▶ [Instructions to follow]: Return each line of the data below verbatim; pictures are to be left out.

Extracted records: Begin

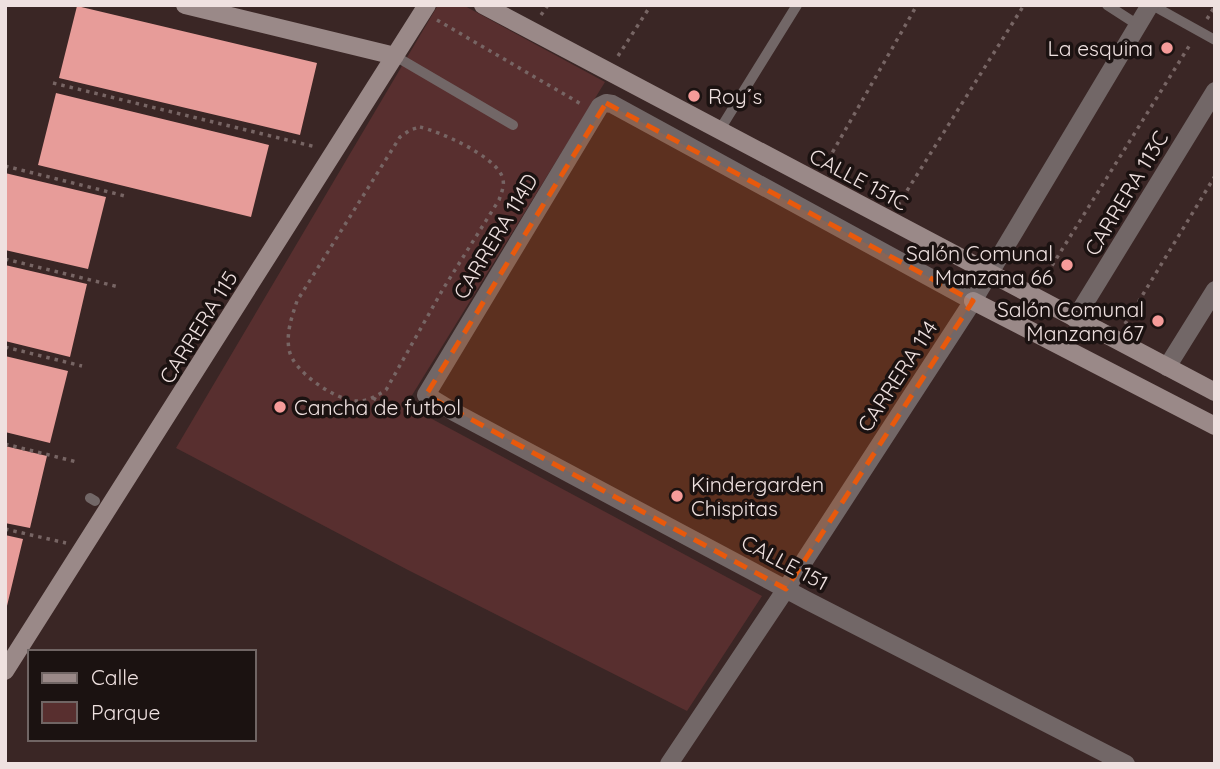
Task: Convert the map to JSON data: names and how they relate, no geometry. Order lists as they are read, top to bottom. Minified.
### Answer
{"streets":{"street":["CALLE 151C","CARRERA 113C","CARRERA 114D","CARRERA 115","CARRERA 114","CALLE 151"]},"crossings":[["CALLE 151C","CARRERA 113C"],["CALLE 151C","CARRERA 114"],["CARRERA 114D","CALLE 151"],["CARRERA 114","CALLE 151"]],"places":["La esquina","Roy´s","Salón Comunal Manzana 66","Salón Comunal Manzana 67","Cancha de futbol","Kindergarden Chispitas"],"legend":["Calle","Parque"]}
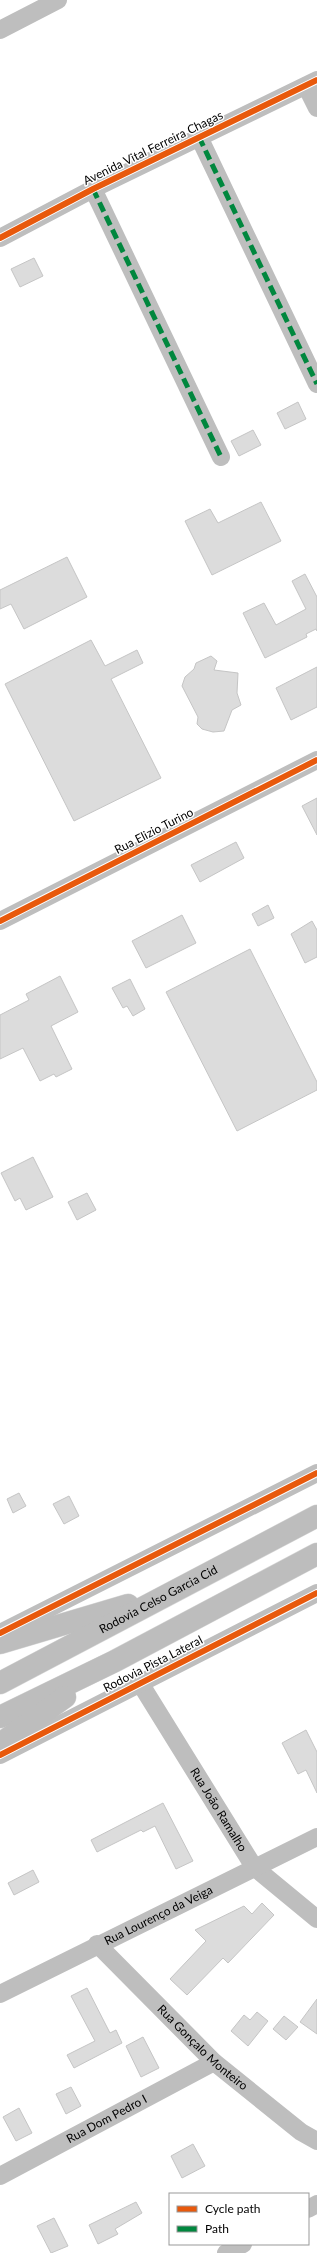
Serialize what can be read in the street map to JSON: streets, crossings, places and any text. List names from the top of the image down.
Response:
{
  "streets": {
    "highway": ["Rodovia Celso Garcia Cid"],
    "street": [
      "Avenida Vital Ferreira Chagas",
      "Rua Elizio Turino",
      "Rodovia Pista Lateral",
      "Rua João Ramalho",
      "Rua Lourenço da Veiga",
      "Rua Gonçalo Monteiro",
      "Rua Dom Pedro I"
    ]
  },
  "crossings": [
    ["Rodovia Pista Lateral", "Rua João Ramalho"],
    ["Rua João Ramalho", "Rua Lourenço da Veiga"],
    ["Rua Lourenço da Veiga", "Rua Gonçalo Monteiro"],
    ["Rua Gonçalo Monteiro", "Rua Dom Pedro I"]
  ],
  "legend": ["Cycle path", "Path"]
}
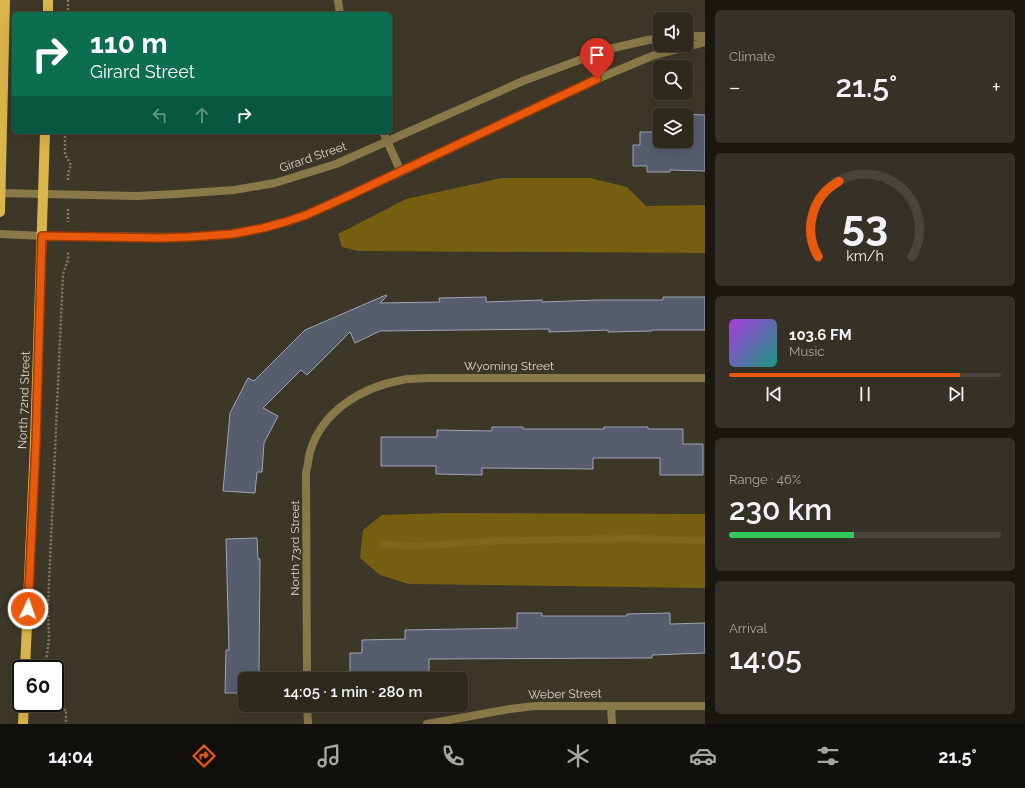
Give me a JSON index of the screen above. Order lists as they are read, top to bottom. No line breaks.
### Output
{"streets":{"main road":["North 72nd Street"],"street":["Girard Street","Wyoming Street","North 73rd Street","Weber Street"]},"crossings":[["Girard Street","North 72nd Street"],["Wyoming Street","North 73rd Street"]],"page":{"tile":["Climate",["Range · 46%","230 km"],["Arrival","14:05"]],"turn":["110 m","Girard Street"],"heat":["−","21.5°","+"],"song":["103.6 FM","Music"],"limit":"60","trip":"14:05 · 1 min · 280 m","tabs":["14:04","21.5°"],"gauge":["53","km/h"]}}
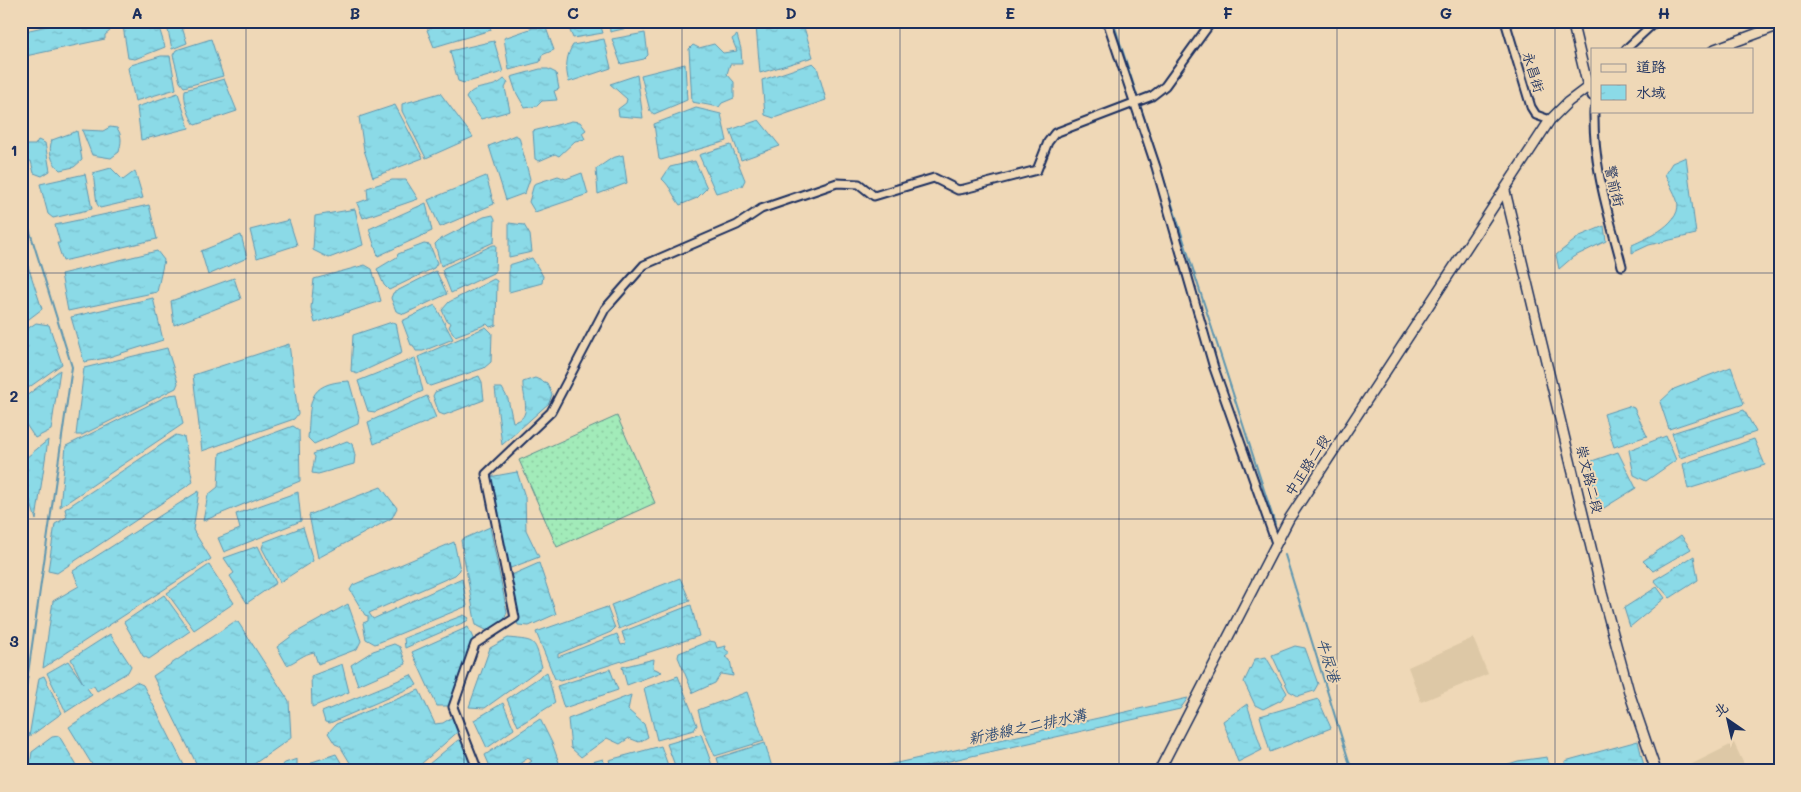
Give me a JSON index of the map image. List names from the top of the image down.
{
  "streets": {
    "main road": ["中正路二段", "崇文路二段"],
    "street": ["永昌街", "警前街"]
  },
  "crossings": [
    ["永昌街", "中正路二段"],
    ["中正路二段", "崇文路二段"]
  ],
  "water": ["牛尿港", "新港線之二排水溝"],
  "legend": ["道路", "水域"],
  "north": "top left",
  "grid": {
    "columns": [
      "A",
      "B",
      "C",
      "D",
      "E",
      "F",
      "G",
      "H"
    ],
    "rows": ["1", "2", "3"]
  }
}
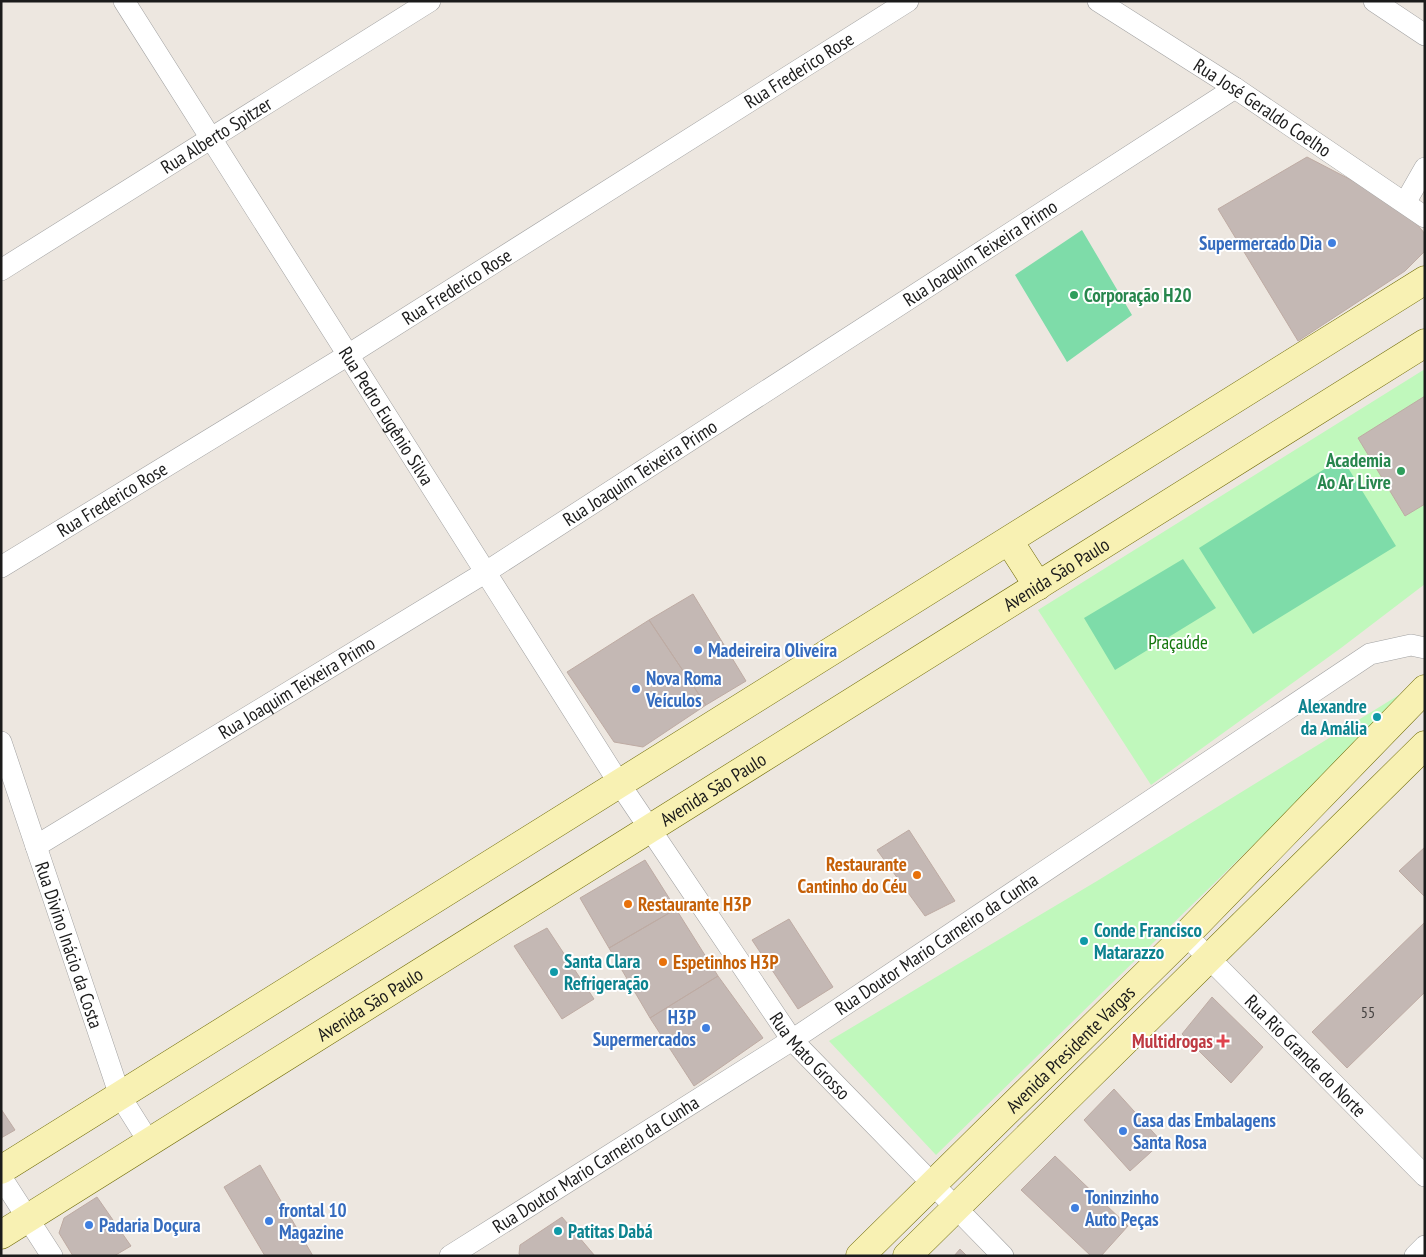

Extracted records: End

▶ [Result of the task]:
Task: Convert the map to JSON data: names and how they relate, no geometry. Order lists as they are read, top to bottom. Minified.
### Answer
{"streets":{"street":["CALLE 151C","CARRERA 113C","CARRERA 114D","CARRERA 115","CARRERA 114","CALLE 151"]},"crossings":[["CALLE 151C","CARRERA 113C"],["CALLE 151C","CARRERA 114"],["CARRERA 114D","CALLE 151"],["CARRERA 114","CALLE 151"]],"places":["La esquina","Roy´s","Salón Comunal Manzana 66","Salón Comunal Manzana 67","Cancha de futbol","Kindergarden Chispitas"],"legend":["Calle","Parque"]}
Serialize what can be read in the street map to JSON: streets, crossings, places and any text. List names from the top of the image down.
Response:
{
  "streets": {
    "highway": ["Rodovia Celso Garcia Cid"],
    "street": [
      "Avenida Vital Ferreira Chagas",
      "Rua Elizio Turino",
      "Rodovia Pista Lateral",
      "Rua João Ramalho",
      "Rua Lourenço da Veiga",
      "Rua Gonçalo Monteiro",
      "Rua Dom Pedro I"
    ]
  },
  "crossings": [
    ["Rodovia Pista Lateral", "Rua João Ramalho"],
    ["Rua João Ramalho", "Rua Lourenço da Veiga"],
    ["Rua Lourenço da Veiga", "Rua Gonçalo Monteiro"],
    ["Rua Gonçalo Monteiro", "Rua Dom Pedro I"]
  ],
  "legend": ["Cycle path", "Path"]
}
Give me a JSON index of the screen above. Order lists as they are read, top to bottom. No line breaks.
### Output
{"streets":{"main road":["North 72nd Street"],"street":["Girard Street","Wyoming Street","North 73rd Street","Weber Street"]},"crossings":[["Girard Street","North 72nd Street"],["Wyoming Street","North 73rd Street"]],"page":{"tile":["Climate",["Range · 46%","230 km"],["Arrival","14:05"]],"turn":["110 m","Girard Street"],"heat":["−","21.5°","+"],"song":["103.6 FM","Music"],"limit":"60","trip":"14:05 · 1 min · 280 m","tabs":["14:04","21.5°"],"gauge":["53","km/h"]}}
Give me a JSON index of the map image. List names from the top of the image down.
{
  "streets": {
    "main road": ["中正路二段", "崇文路二段"],
    "street": ["永昌街", "警前街"]
  },
  "crossings": [
    ["永昌街", "中正路二段"],
    ["中正路二段", "崇文路二段"]
  ],
  "water": ["牛尿港", "新港線之二排水溝"],
  "legend": ["道路", "水域"],
  "north": "top left",
  "grid": {
    "columns": [
      "A",
      "B",
      "C",
      "D",
      "E",
      "F",
      "G",
      "H"
    ],
    "rows": ["1", "2", "3"]
  }
}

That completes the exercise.